The song’s video, a sombre tale of guilt and punishment featuring the seven deadly sins, was the first time the Pet Shop Boys worked with Derek Jarman.

It entered the charts at #5 and then went to #1 where it spent three weeks.  It was also #1 in Austria, Denmark, Finland, Germany, Ireland, Norway, Portugal, Spain, Sweden and Switzerland.


mp3: Pet Shop Boys – It’s A Sin
mp3: Pet Shop Boys – You Know Where You Went Wrong

A really long track for a b-side, coming in at not far short of six minutes.  It’s a hypnotically, catchy number with a touch of Latino to the tune.  It was an early indication of the road that the duo would travel on their next again album. It’s long been a favourite of mine.

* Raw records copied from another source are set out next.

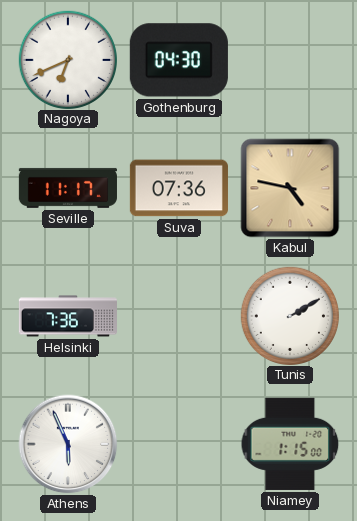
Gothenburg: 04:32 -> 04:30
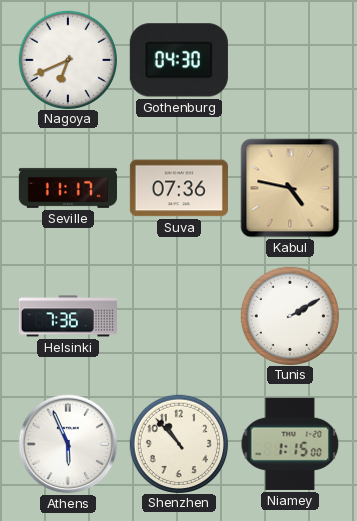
Shenzhen: none -> 10:53
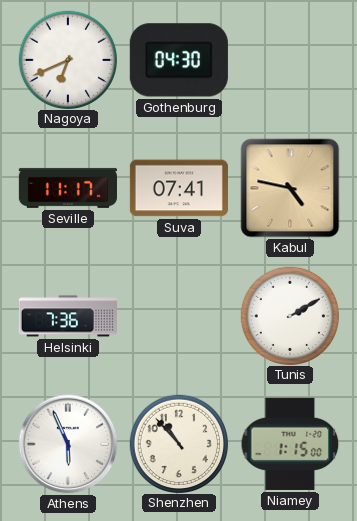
Suva: 07:36 -> 07:41
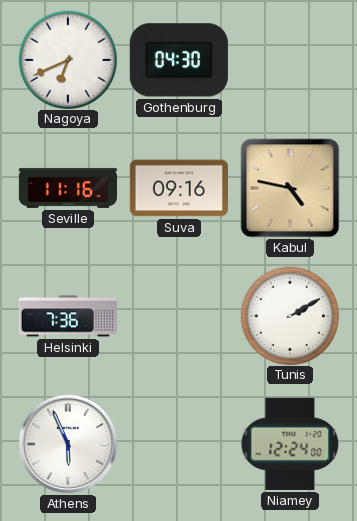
Seville: 11:17 -> 11:16
Suva: 07:41 -> 09:16
Shenzhen: 10:53 -> none
Niamey: 1:15 -> 12:24
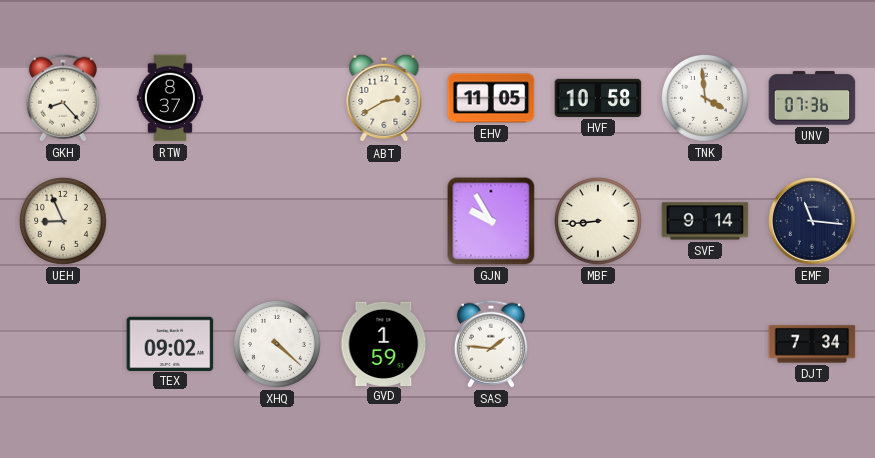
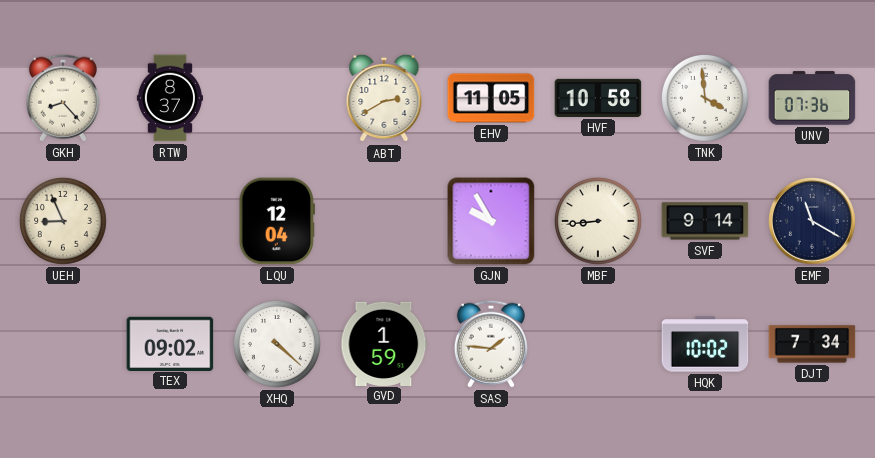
LQU: none -> 12:04
EMF: 11:16 -> 11:20
HQK: none -> 10:02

What Have I Done To Deserve This was released on 10th August 1987. It was a duet with Dusty Springfield, a much loved and appreciated UK singer but whose last hit single had been back in 1970. PSB had the song ready in time for the release of their debut album some eighteen months earlier, but an initial approach to Dusty’s management hadn’t worked out.  The success of West End Girls changed everything, and the singer flew from her California home to London to record her vocal.  It reached #2 and brought her to a new audience. In 1990, her new album Reputation went Top 20, giving her solo success again after two decades.


mp3: Pet Shop Boys with Dusty Springfield – What Have I Done To Deserve This
mp3: Pet Shop Boys – A New Life

For once, the b-side was a tad anti-climatic, but then again, this release was all about the majesty of the a-side, a song that one critic, writing retrospectively in 2017 said it was “possibly the greatest pop song in history”.


Rent was released on 12th August 1987. It was the third single to be lifted from the album Please, and perhaps this affected the sales of the 45 as it ‘only’ made #8.  It was, however, a slightly different mix from the album version and the 7″ version was some 90 seconds shorter.


mp3: Pet Shop Boys – Rent
mp3: Pet Shop Boys – I Want A Dog

Back in 1987, Rent was really under-appreciated.  There was a sense that PSB were at their best with the bombastic, dancey type numbers, certainly when it comes to 45s.  A mid-tempo, bittersweet love song about a one-sided relationship caused a bit of head-scratching.  There was also a reluctance among some daytime radio DJs and producers to feature a song which was seemingly about male prostitutes  – as it turned out, in one of the few instances where Neil Tennant chose to give an explanation to a song; he (many years later) said he had always regarded it as being about a kept woman in America, possibly the secret lover of a high profile politician.

The b-side is another excellent piece of mid-tempo music. The song would become better known a while later when an Italian-style disco beat was added to it for inclusion on the 1988 album Introspective.



8 thoughts on “PET SHOP BOY SINGLES (Part Three)

  1. Great series. I should add, if you liked the Pet Shop Boys and Dusty Springfield, ‘Occupy your mind’ which is PSB produced and instrumentation by the PSBs on Reputation is just ace – definitely a more club type track than the sucessful single. Check it out on Spotify.

  2. It’s A Sin is among the most impressive singles of the 80s for me. Disco/Pop meets Cinematic/Classical motifs is just genius. Add the drama of the world seen through the eyes of a guilt ridden church school boy and you have magic.

    Rent is just stunning. PSB are at their best when they focus on the not so obvious for the themes of subjects of their songs. Neil’s admission that he always thought of rent being about a kept woman in the US, makes its inclusion as a cover on the alib they produced for Liza Minnelli a few years later that much easier to understand.